▸ **TASK DETAILS**
A verbatim reproduction of every entry is the expected answer.

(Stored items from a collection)
┄┄┄┄┄┄┄┄┄┄┄┄┄┄┄┄┄┄┄┄

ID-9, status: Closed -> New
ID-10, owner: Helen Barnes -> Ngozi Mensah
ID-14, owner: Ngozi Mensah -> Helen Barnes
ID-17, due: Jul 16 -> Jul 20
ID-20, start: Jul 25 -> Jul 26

┄┄┄┄┄┄┄┄┄┄┄┄┄┄┄┄┄┄┄┄

▸ **PROBLEM SOLUTION**
ID-9, status: Closed -> New
ID-10, owner: Helen Barnes -> Ngozi Mensah
ID-14, owner: Ngozi Mensah -> Helen Barnes
ID-17, due: Jul 16 -> Jul 20
ID-20, start: Jul 25 -> Jul 26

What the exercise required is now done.